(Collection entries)

BEGIN

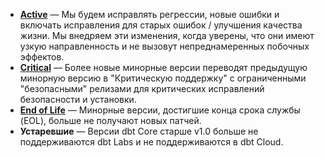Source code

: - **[Active](/docs/dbt-versions/core#ongoing-patches)** &mdash; Мы будем исправлять регрессии, новые ошибки и включать исправления для старых ошибок / улучшения качества жизни. Мы внедряем эти изменения, когда уверены, что они имеют узкую направленность и не вызовут непреднамеренных побочных эффектов.
- **[Critical](/docs/dbt-versions/core#ongoing-patches)** &mdash; Более новые минорные версии переводят предыдущую минорную версию в "Критическую поддержку" с ограниченными "безопасными" релизами для критических исправлений безопасности и установки.
- **[End of Life](/docs/dbt-versions/core#eol-version-support)** &mdash; Минорные версии, достигшие конца срока службы (EOL), больше не получают новых патчей.
- **Устаревшие** &mdash; Версии dbt Core старше v1.0 больше не поддерживаются dbt Labs и не поддерживаются в dbt Cloud.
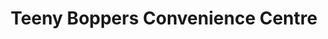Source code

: ---
title: "Teeny Boppers Convenience Centre"
url: /pine-falls/teeny-boppers-convenience-centre/
shop: convenience
---
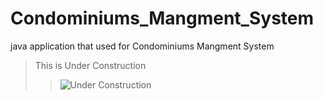 # Condominiums_Mangment_System
java application that used for Condominiums Mangment System

>This is Under Construction
>>![Under Construction](https://res.cloudinary.com/codier/image/upload/c_scale,w_235/iai0p5j9cuszzpqxdmws)
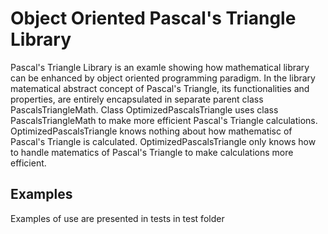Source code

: # Object Oriented Pascal's Triangle Library
Pascal's Triangle Library is an examle showing how mathematical library can be enhanced by object oriented programming paradigm.
In the library matematical abstract concept of Pascal's Triangle, its functionalities and properties, are entirely encapsulated in separate parent class PascalsTriangleMath.
Class OptimizedPascalsTriangle uses class PascalsTriangleMath to make more efficient Pascal's Triangle calculations. 
OptimizedPascalsTriangle knows nothing about how mathematisc of Pascal's Triangle is calculated.
OptimizedPascalsTriangle only knows how to handle matematics of Pascal's Triangle to make calculations more efficient.
## Examples
Examples of use are presented in tests in test folder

END

### [Task]
Each line from the one containing "In the library" to the close of the records must appear in the output exactly, and no other line.

### [Answer section]
In the library matematical abstract concept of Pascal's Triangle, its functionalities and properties, are entirely encapsulated in separate parent class PascalsTriangleMath.
Class OptimizedPascalsTriangle uses class PascalsTriangleMath to make more efficient Pascal's Triangle calculations. 
OptimizedPascalsTriangle knows nothing about how mathematisc of Pascal's Triangle is calculated.
OptimizedPascalsTriangle only knows how to handle matematics of Pascal's Triangle to make calculations more efficient.
## Examples
Examples of use are presented in tests in test folder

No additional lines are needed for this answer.